◆ Extracted information
— Start —
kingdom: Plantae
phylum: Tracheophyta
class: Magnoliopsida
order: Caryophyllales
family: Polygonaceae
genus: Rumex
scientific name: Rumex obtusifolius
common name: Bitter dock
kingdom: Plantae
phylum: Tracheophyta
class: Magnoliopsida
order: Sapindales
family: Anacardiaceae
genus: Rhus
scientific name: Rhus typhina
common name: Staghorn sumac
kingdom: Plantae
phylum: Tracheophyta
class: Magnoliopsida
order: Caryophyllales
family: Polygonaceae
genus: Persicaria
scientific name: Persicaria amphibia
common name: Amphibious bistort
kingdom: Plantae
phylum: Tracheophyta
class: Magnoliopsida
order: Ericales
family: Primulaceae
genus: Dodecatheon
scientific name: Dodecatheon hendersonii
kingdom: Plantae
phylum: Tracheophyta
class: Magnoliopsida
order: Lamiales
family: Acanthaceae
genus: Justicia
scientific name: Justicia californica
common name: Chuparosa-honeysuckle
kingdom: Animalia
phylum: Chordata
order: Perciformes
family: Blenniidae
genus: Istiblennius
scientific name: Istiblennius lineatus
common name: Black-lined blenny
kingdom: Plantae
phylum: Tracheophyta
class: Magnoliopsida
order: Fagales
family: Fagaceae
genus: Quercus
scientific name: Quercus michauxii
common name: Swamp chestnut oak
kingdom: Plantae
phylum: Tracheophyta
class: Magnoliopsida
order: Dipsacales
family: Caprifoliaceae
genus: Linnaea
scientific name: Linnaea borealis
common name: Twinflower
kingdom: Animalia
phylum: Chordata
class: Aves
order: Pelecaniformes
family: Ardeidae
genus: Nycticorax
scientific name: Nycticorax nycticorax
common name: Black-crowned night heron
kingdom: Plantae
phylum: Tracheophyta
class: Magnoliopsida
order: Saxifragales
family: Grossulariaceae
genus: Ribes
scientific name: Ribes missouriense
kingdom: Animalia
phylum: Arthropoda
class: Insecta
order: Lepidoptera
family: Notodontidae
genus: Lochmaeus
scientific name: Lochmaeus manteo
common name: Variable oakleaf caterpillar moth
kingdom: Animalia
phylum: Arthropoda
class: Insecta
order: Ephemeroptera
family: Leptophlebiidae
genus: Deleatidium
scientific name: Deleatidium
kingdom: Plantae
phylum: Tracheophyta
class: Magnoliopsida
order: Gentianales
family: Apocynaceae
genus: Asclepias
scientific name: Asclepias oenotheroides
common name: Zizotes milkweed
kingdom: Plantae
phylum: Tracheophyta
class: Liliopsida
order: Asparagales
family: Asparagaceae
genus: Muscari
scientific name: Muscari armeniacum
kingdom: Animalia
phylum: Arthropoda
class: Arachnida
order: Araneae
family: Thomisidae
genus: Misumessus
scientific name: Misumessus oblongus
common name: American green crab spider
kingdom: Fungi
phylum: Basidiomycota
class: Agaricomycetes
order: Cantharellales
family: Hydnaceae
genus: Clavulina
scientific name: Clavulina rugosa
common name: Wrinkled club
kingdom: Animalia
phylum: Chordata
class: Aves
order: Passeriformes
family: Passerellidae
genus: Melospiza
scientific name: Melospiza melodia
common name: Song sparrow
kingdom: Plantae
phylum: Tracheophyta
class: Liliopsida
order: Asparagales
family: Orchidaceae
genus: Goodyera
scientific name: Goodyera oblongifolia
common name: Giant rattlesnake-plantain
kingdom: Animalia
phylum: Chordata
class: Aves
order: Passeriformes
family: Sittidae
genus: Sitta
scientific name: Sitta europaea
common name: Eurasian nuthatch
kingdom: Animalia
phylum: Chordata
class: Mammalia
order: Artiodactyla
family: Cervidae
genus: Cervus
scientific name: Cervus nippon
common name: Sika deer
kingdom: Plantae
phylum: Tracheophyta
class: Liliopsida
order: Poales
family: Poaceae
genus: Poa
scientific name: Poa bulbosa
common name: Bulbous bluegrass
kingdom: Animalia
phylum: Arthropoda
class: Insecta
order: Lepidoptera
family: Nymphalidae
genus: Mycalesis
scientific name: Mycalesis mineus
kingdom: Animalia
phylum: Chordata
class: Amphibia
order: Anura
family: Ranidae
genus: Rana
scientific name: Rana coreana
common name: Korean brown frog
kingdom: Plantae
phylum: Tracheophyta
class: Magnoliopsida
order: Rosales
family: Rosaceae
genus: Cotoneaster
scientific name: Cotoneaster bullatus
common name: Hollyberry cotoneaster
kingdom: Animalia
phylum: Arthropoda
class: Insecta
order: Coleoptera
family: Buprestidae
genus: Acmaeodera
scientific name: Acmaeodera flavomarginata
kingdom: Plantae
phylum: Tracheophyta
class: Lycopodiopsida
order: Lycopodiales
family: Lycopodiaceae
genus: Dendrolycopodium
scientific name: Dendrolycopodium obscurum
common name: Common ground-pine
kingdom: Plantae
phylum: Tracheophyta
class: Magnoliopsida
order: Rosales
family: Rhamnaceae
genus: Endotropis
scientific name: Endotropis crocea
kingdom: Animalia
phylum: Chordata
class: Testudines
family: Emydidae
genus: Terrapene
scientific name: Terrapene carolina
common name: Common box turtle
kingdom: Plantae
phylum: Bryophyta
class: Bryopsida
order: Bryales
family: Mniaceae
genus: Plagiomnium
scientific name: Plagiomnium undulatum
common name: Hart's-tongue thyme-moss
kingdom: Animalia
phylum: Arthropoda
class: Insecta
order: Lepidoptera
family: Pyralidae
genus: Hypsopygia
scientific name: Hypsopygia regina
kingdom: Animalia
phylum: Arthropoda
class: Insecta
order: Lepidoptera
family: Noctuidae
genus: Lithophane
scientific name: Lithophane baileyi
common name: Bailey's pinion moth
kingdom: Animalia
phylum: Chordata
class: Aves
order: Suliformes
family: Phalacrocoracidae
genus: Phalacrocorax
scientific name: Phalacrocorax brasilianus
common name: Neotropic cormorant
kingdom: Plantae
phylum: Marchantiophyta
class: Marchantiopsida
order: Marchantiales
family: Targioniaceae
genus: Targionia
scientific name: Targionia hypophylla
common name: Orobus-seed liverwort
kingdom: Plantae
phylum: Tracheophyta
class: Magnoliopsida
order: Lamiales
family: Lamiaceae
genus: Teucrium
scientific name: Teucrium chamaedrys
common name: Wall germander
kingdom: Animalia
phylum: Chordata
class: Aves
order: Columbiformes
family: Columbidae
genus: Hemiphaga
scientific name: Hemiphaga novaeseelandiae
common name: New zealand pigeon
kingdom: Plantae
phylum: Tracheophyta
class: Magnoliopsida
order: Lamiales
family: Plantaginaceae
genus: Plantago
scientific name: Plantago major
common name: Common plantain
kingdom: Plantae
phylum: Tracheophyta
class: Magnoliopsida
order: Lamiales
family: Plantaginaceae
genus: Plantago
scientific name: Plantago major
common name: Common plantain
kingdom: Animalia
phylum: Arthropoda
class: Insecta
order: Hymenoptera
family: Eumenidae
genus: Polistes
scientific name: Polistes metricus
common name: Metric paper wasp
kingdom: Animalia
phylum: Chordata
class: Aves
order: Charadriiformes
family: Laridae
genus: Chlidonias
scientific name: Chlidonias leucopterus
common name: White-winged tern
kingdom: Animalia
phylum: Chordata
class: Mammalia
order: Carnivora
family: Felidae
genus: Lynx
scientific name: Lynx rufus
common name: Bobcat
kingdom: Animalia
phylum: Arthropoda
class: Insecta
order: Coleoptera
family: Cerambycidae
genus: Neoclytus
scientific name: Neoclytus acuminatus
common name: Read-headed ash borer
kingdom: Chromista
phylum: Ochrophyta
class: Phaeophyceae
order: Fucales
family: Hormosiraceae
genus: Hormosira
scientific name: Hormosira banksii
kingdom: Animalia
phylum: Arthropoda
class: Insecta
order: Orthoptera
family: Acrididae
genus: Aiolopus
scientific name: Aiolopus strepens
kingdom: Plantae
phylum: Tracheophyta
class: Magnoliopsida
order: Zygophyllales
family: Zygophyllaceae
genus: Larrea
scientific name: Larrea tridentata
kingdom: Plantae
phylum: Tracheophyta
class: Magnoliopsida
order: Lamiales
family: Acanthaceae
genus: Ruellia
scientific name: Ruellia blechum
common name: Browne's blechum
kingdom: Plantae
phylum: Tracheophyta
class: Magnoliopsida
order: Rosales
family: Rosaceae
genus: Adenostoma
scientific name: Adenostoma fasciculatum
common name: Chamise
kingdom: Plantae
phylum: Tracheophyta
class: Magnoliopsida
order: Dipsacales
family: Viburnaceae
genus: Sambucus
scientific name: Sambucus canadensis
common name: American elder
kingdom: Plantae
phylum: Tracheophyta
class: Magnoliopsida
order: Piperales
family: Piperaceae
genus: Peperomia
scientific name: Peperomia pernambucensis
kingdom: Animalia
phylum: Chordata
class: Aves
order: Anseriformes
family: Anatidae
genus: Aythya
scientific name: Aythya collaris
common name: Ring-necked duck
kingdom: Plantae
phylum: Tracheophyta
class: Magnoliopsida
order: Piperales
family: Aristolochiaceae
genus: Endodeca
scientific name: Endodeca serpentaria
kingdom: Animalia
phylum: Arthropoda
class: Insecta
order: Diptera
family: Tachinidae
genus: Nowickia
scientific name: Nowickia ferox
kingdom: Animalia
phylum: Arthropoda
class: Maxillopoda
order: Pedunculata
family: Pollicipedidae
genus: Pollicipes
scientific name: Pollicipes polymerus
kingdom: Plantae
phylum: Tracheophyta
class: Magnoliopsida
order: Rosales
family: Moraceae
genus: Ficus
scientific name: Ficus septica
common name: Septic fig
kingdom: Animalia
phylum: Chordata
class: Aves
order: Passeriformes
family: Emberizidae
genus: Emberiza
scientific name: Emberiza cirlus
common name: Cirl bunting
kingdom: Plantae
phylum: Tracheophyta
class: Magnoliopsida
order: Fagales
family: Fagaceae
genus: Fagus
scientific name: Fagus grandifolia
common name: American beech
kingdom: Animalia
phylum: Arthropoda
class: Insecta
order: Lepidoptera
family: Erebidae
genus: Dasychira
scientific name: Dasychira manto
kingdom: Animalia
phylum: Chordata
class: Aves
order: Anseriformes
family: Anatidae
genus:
— End —
◆ Required task
Rewrite the records from the beginning up to and including the line with "scientific name: Quercus michauxii", replacing "common name" with "vernacular name" wherever it appears and leaving everything else unchanged.

◆ Task solution
kingdom: Plantae
phylum: Tracheophyta
class: Magnoliopsida
order: Caryophyllales
family: Polygonaceae
genus: Rumex
scientific name: Rumex obtusifolius
vernacular name: Bitter dock
kingdom: Plantae
phylum: Tracheophyta
class: Magnoliopsida
order: Sapindales
family: Anacardiaceae
genus: Rhus
scientific name: Rhus typhina
vernacular name: Staghorn sumac
kingdom: Plantae
phylum: Tracheophyta
class: Magnoliopsida
order: Caryophyllales
family: Polygonaceae
genus: Persicaria
scientific name: Persicaria amphibia
vernacular name: Amphibious bistort
kingdom: Plantae
phylum: Tracheophyta
class: Magnoliopsida
order: Ericales
family: Primulaceae
genus: Dodecatheon
scientific name: Dodecatheon hendersonii
kingdom: Plantae
phylum: Tracheophyta
class: Magnoliopsida
order: Lamiales
family: Acanthaceae
genus: Justicia
scientific name: Justicia californica
vernacular name: Chuparosa-honeysuckle
kingdom: Animalia
phylum: Chordata
order: Perciformes
family: Blenniidae
genus: Istiblennius
scientific name: Istiblennius lineatus
vernacular name: Black-lined blenny
kingdom: Plantae
phylum: Tracheophyta
class: Magnoliopsida
order: Fagales
family: Fagaceae
genus: Quercus
scientific name: Quercus michauxii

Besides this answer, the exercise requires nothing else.